The vanmaker's Drews Lane factory in Washwood Heath was idle again yesterday despite a claim by the new owner that production of the award-winning LDV Maxus van would resume this week. "Nothing was moving at all - there was no production going on whatsoever," one source said.

"The only people to be seen were from suppliers who had gone in to do a stock-take of their property. There were very few LDV people to be seen."

Last Friday's £750 milion refinancing of the ailing company was hailed as good news for LDV and its 1,200-strong workforce.

But it has since emerged that 230 jobs are to be axed following the decision by the new owner to suspend production of the older Pilot and Convoy models.

The company stopped production of al three models at the start of the month in order, it said, to "rebalance stocks", complete special orders and upgrade the skills training of some employees.

About 700 manufacturing staff were sent home and the company said it was negotiating a re-financing package to fund the development of Maxus as a mini-bus and chassis-cab vehicle, both of which are important sources of profit. But it emerged that LDV's cost base had risen significantly following the launch of the more sophisticated Maxus at the start of the year.

But revenues did not rise at the same rate and the company hit a severe cash-flow crisis that resulted in its bank accounts being frozen and suppliers going unpaid.

Last Friday saw the company go through a fast-track administration process followed by the sale of the business to American private equity group Sun Capital Partners.

Sun holds the majority stake of the new company, called LDV Group Limited, with existing backer European Acquisition Capital taking a minority stake.

One LDV supplier, AE Harris, the Hockley engineering company run by Russell Luckcock, has not been paid for two months and is currently owed about £50,000.

"In my 50 years' experience I have never known a deal like this done with such indecent haste," Mr Luck-cock said yesterday.

VM Motori, the Italian supplier of engines to Maxus, and Dana, which provides axles, are believed to be owed large amounts of money but neither company could be contacted for comment.

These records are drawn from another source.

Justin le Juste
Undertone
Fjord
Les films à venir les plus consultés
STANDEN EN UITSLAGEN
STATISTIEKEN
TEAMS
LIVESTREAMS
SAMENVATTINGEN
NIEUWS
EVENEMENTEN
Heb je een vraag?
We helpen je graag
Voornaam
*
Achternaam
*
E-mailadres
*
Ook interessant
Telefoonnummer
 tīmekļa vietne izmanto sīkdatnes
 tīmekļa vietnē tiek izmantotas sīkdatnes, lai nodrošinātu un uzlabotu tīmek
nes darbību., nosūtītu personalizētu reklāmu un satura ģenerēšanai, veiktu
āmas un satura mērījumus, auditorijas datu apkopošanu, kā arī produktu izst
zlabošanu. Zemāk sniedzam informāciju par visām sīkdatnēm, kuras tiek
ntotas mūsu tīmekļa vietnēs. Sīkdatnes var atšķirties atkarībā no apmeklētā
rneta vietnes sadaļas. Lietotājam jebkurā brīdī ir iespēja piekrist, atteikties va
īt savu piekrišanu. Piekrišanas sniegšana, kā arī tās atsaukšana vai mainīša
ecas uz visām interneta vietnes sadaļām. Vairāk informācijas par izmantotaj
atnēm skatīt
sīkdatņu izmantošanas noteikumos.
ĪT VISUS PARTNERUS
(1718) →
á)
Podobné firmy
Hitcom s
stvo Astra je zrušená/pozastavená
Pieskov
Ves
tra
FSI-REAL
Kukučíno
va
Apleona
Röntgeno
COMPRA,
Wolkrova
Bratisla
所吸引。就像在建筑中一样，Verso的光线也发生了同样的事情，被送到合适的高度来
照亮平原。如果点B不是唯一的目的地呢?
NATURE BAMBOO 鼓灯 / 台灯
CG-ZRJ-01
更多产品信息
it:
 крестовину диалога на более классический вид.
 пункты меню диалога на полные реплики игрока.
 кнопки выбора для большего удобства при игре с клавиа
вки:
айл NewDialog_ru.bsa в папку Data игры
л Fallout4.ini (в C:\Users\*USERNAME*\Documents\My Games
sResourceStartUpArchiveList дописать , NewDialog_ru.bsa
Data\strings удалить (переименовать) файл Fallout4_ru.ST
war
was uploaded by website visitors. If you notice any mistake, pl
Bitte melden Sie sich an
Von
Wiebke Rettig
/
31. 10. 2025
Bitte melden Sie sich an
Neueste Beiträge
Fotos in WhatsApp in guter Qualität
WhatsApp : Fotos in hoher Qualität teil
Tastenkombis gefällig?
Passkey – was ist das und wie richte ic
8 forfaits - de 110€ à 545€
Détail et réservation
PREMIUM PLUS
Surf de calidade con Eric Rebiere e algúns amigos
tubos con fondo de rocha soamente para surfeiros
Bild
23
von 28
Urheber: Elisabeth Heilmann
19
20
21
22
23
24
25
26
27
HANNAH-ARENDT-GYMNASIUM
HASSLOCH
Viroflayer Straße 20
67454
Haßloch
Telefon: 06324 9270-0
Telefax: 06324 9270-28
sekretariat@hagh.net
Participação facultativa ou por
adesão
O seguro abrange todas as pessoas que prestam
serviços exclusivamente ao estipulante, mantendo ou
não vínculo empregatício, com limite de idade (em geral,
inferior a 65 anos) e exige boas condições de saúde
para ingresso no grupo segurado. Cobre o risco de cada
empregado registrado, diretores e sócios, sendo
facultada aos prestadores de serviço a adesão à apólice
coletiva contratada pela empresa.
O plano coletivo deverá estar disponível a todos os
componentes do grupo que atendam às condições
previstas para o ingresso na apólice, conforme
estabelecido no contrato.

Another company thought to be affected by events is Stadco, the vehicle pressings specialist which has a joint venture with LDV that supplies body panels for the Maxus.

A spokesman for Stadco said yesterday: "The position is that the company is waiting to see how things settle down and will not comment further until the New Year."

Attempts by business support groups to establish when production will start up again at Drews Lane - some suggested January 2 as a possible date - were believed to have been hampered by the fact that key managers had gone on holiday.

EEF West Midlands, the engineering employers' group, said some of its members have been "left in the dark" and out of pocket by LDV. "Our member companies have been rightly concerned about how and when they will be paid by LDV," EEF regional chief executive Ian Smith said. "Many are substantially out of pocket and concerned that there has been silence on the issue. We fully sympathise with the short-term problems LDV have been facing, but their suppliers will face similar problems unless payment is forthcoming."

Regional development agency Advantage West Midlands, which played a big part in mitigating the economic impact of the collapse of MG Rover, was also in the dark last night. "We are pulling out all the stops to find out the situation in terms of the LDV supply chain so we can look at what we can do, if anything, to help," an AWM spokesman said.